Pasal 21 regulasi tersebut menyatakan bahwa pada ayat 2, PPMSE dengan model bisnis lokapasar (marketplace) dan/atau "social-commerce" dilarang bertindak sebagai produsen sesuai dengan ketentuan peraturan perundang-undangan di bidang distribusi barang.
Lalu ayat 3 pasal yang sama menyebut bahwa PPMSE dengan model bisnis "social-commerce" dilarang memfasilitasi transaksi pembayaran pada sistem elektroniknya.
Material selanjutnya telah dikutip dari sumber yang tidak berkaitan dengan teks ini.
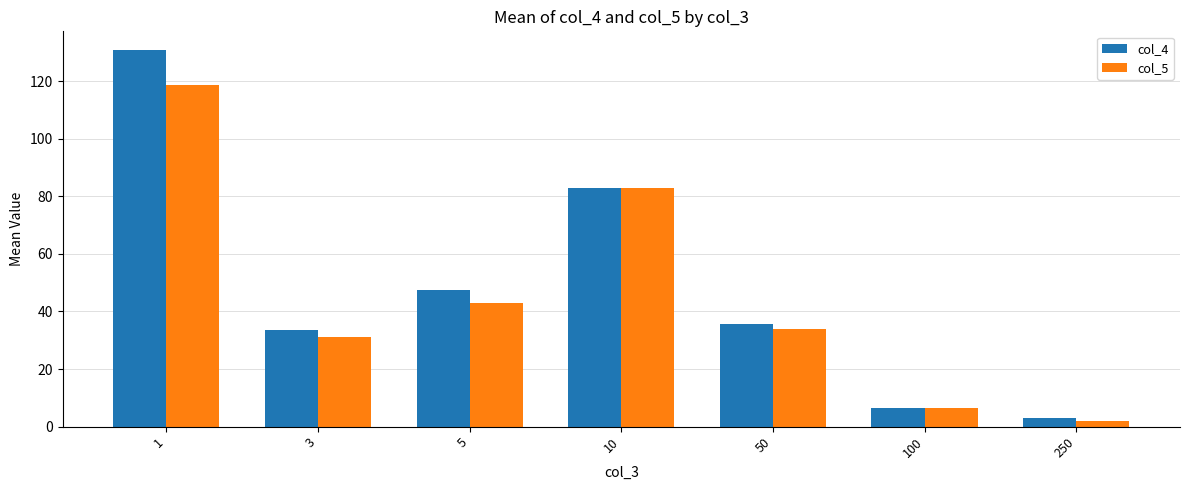

The col_5 series shows 6.5 at 100. True or false?

True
Kemudian untuk PMK Nomor 96 Tahun 2023, ada beberapa hal yang mendapatkan perhatian, seperti skema kemitraan antara Penyelenggara Perdagangan Melalui Sistem Elektronik (PPMSE) dengan Direktorat Jenderal Bea Cukai (DJBC) yang sebelumnya bersifat opsional, kini menjadi wajib.
PPMSE yang dimaksud adalah yang melakukan transaksi impor barang kiriman dengan jumlah lebih dari 1.000 kiriman dalam periode satu tahun kalender. Sementara PPMSE yang bertransaksi di bawah jumlah tersebut dikecualikan dari kewajiban kemitraan
Lalu, bila pada PMK 199/2019 PPMSE diperlakukan sebagai mitra DJBC (pihak ketiga), pada PMK 96/2023 PPMSE diperlakukan sebagai importir.
Pemerintah pun turut mengatur ketentuan ekspor barang kiriman pada PMK 96/2023. Hal itu bertujuan untuk mendorong ekspor usaha mikro, kecil, dan menengah (UMKM) seiring dengan meningkatnya perdagangan lintas negara melalui e-Commerce.